ALF request in Loudon assessor's hands

Property owner says land was under appraised

By Hugh Willett


Lenoir City developer Mark Matlock's request for an appraisal levied financing (ALF) program might be in the hands of the Loudon County Assessors Office and the Board of Equalization.

Matlock is seeking a loan to help pay for infrastructure improvements on property he owns on Highway 321 in Lenoir City. ALF, a hybrid of tax increment financing (TIF), would use incremental property tax increases based on an increased assessment to pay off the loan.

Matlock contends that his property has been under appraised.

In a letter to the Lenoir City Council, County Assessor Chuck Jenkins stated "we stand by our recent property tax appraisals of Mr. Matlock's property."

"If Mr. Matlock has a bank or fee appraisal that shows something different, we would be glad to take a look at it. But unless it can be shown that we reached our decision in error, we cannot simply change his appraisal," Jenkins stated.

Matlock would have to file an appeal with the equalization board, but the window for filing such an appeal has closed for the 2009 year, Jenkins said. The board will reconvene next June.

Jenkins conceded that Matlock could make a case for under appraisal based on the fact that the property is of higher quality than surrounding businesses.

“He has a point in terms of quality and materials,” Jenkins said. “We call it ‘excellent’ in terms of quality. We don’t give too many excellent ratings.”

In fact Matlock’s property might be the only property rated excellent along Highway 321, he said.

Knoxville Attorney Mark Mamantov, who is knowledgeable of TIF programs, agreed with Jenkins about the need to convince the equalization board that the property was under appraised.

“That would be the first step,” he said. “The next step would be to ask the Industrial Development Board to present an economic impact report.”

The general reasoning behind all TIF’s is that the investment of tax revenue in infrastructure will create long term tax revenue gains for the municipality involved, Mamantov said.

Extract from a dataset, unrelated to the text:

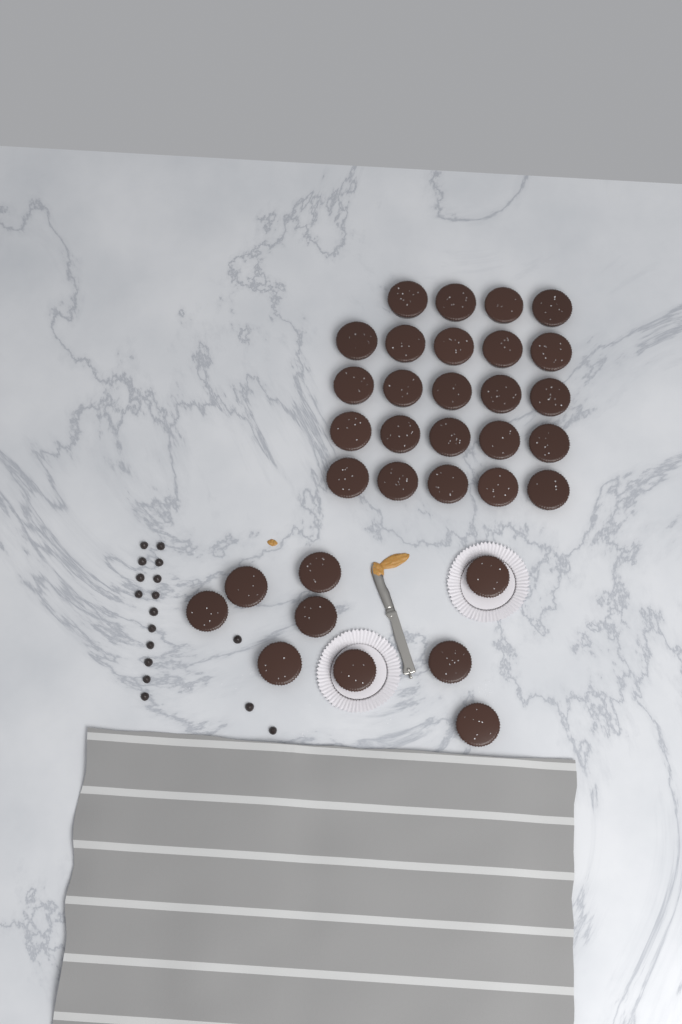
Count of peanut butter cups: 33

Matlock’s case is somewhat different in that the infrastructure improvements have already been made, he said.

A favorable report from the IDB would be among the factors that might convince the Lenoir City Council to approve the proposal, Mamantov said.

At least two members of the council are not predisposed to TIFs in general.

“I’m not in favor of TIFs,” said Councilman Douglas “Buddy” Hines. “I voted against the last TIF,” he said.

Hines said it is his understanding that TIFs should be used for depleted properties and he would be opposed to the use of TIFs along the Highway 321 corridor for that reason.

Councilman Bobby Johnson Sr. also said he was not in favor of TIFs.

“If a company comes in here and says they will create 200 or 400 jobs, then I can see it makes sense, but not in this case,” Johnson said.